Bild: dpaDas Schlecker Imperium beginnt zu bröckeln. Seit den Vorwürfen, Schlecker habe Mitarbeiter ausspioniert, startet das Unternehmen 2010 eine neue Marketingstrategie. For you –vor Ort heißt der neue Slogan und soll neue Kunden in die modernisierten Filialen locken.
Bild: dpaBaden-Württemberg stellt 2012 eine Kreditbürgschaft in Aussicht. Mit diesem Kredit soll Schlecker eine Auffanggesellschaft gründen. Zunächst sollen sich auch der Bund und andere Länder beteiligen. Doch der Plan scheitert am Widerstand der FDP. Eine 70 Millionen Euro Kreditbürgschaft lehnt das Bundeswirtschaftsministerium ab. Ab April 2012 stehen 10000 Beschäftigte auf der Straße.
Einst der Drogeriemarkt-König Europas, jetzt steht Anton Schlecker im Visier der Staatsanwaltschaft Stuttgart. Am 18.Juli haben Ermittler des Landeskriminalamts bundesweit Geschäftsräume und Privatwohnungen durchsucht. Der Verdacht lautet auf Untreue, Insolvenzverschleppung und Bankrott. Es ist der vorläufige traurige Höhepunkt der Karriere des 67-Jährigen, die in der Metzgerei des Vaters begann...
Die Staatsanwaltschaft wirft Drogerieunternehmer Anton Schlecker laut einem „Spiegel“-Bericht vor, schon Jahre vor der Insolvenz Teile seines Vermögens in Sicherheit gebracht zu haben. Das berichtet das Nachrichtenmagazin unter Berufung auf den Durchsuchungsbeschluss gegen Schlecker. Schon als die Umsätze 2008 und 2009 dramatisch einbrachen, habe der 67-Jährige erkannt, „dass die Zahlungsunfähigkeit des Unternehmens drohte“. Von dieser Zeit an hätten „verdächtige unentgeltliche Vermögensübertragungen auf Familienangehörige“ begonnen, zitierte der „Spiegel“ aus dem Beschluss.

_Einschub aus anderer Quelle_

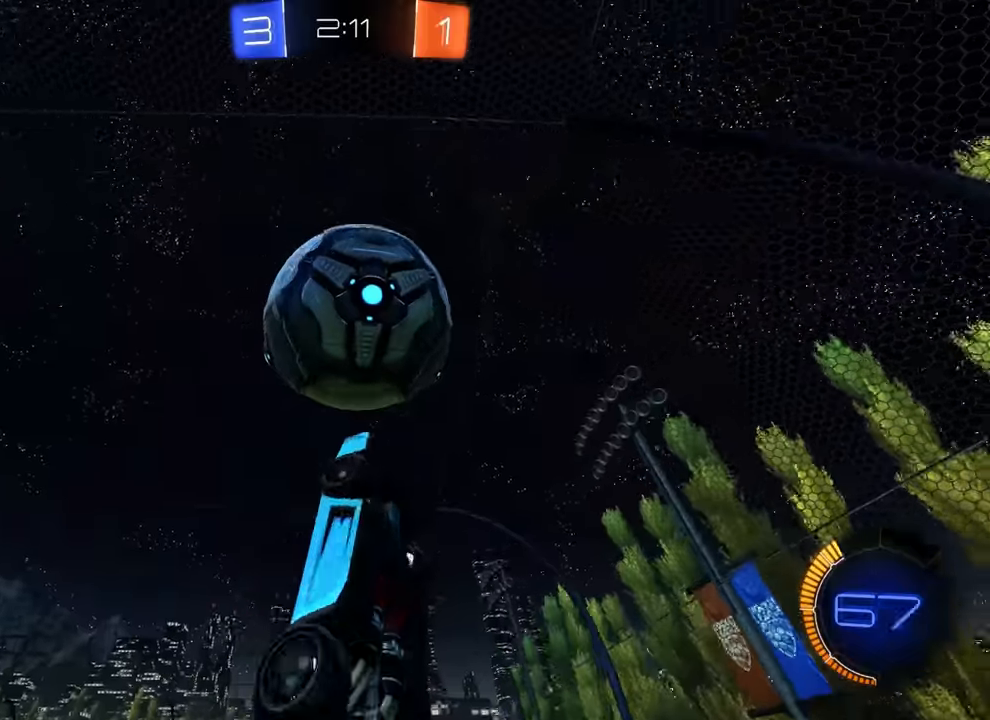
Gameplay with a controller (PlayStation layout); each line is a JSON object with the inputs held at the frame after it. "events" lists button and stick changes between this image and that frame as [ms after this image, input, new state], when the widget could be followed in between. Not read: DPAD_DOWN DPAD_LEFT DPAD_RIGHT DPAD_UP L3 R3 SELECT START right_stick.
{"buttons": ["CIRCLE"], "left_stick": "down-left", "events": [[67, "CIRCLE", "up"], [67, "left_stick", "up"], [167, "CIRCLE", "down"], [167, "left_stick", "down-right"], [300, "R1", "up"], [367, "left_stick", "down-left"]]}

Die Vorwürfe im Verfahren gegen Anton Schlecker
Insolvenzverschleppung
Dieser Straftatbestand besagt im Kern, dass im Falle einer Firmenpleite Geld- oder Freiheitsstrafen drohen, wenn die Insolvenz „nicht, nicht richtig oder nicht rechtzeitig“ bei Gericht angezeigt wird. Es gibt jedoch eine Einschränkung: Anders als etwa bei einer GmbH oder einer Aktiengesellschaft greift das Gesetz nicht für den eingetragenen Kaufmann (e.K.), weil der nämlich keine juristische Person ist. Beim Dachunternehmen Anton Schlecker e.K. ergibt sich somit keine Handhabe, sehr wohl aber bei den Tochterfirmen IhrPlatz und Schlecker XL, die als GmbH & Co. KG beziehungsweise GmbH firmierten.
Untreue
Kann laut Paragraf 266 im Strafgesetzbuch vorliegen, wenn jemand die ihm anvertraute Macht missbraucht und die Pflicht zur Betreuung eines Vermögens verletzt. Bei dem Geschäftsführer einer Firma kann das zum Beispiel der Fall sein, wenn er Firmenvermögen unter Wert verkauft und so nicht den Gegenwert erzielt, wie es seine Pflicht gewesen wäre. Es drohen fünf Jahre Haft oder Geldstrafen.
Bankrott
Dieser Straftatbestand hängt eng mit einer Insolvenz zusammen, denn „wer bei Überschuldung oder bei drohender oder eingetretener Zahlungsunfähigkeit“ beispielsweise Werte für die mögliche Insolvenzmasse zur Bedienung der Gläubiger verheimlicht oder verschwinden lässt, dem drohen bis zu fünf Jahre Haft oder Geldstrafe. Belangt werden kann auch jemand, der die Bücher einer Firma nicht oder nicht ausreichend führt oder aufbewahrt.
Als Beispiel werde unter anderem die Übertragung des Familienanwesens in Ehingen genannt. Die Familienvilla im Wert von angeblich 20 Millionen Euro sei übertragen worden, die Zentrale der Tochter Ihr Platz verkauft. Außerdem habe Schlecker seiner Frau ein nach Ansicht der Stuttgarter Staatsanwaltschaft überhöhtes Gehalt von 60.000 Euro im Monat bezahlt. Die Ermittler werfen Schlecker dem Bericht zufolge außerdem vor, die Drogeriemarkt-Kette durch eine Art „Schnellballsystem“ finanziert zu haben. So habe er mit seinen Lieferanten außergewöhnlich lange Zahlungsfristen vereinbart und mit dem Erlös aus bereits verkaufter, aber noch nicht bezahlter Ware sein Unternehmen finanziert.
Schlecker habe sich auf Anfrage nicht zu den Vorwürfen äußern wollen, berichtete der „Spiegel“. Die Staatsanwaltschaft Stuttgart war am Sonntag nicht für Nachfragen zu erreichen. Die Behörde hatte vor einem Monat ein Ermittlungsverfahren gegen Anton Schlecker und 13 weitere Beschuldigte eingeleitet. Dabei geht es um den Verdacht der Untreue, Insolvenzverschleppung und des Bankrotts.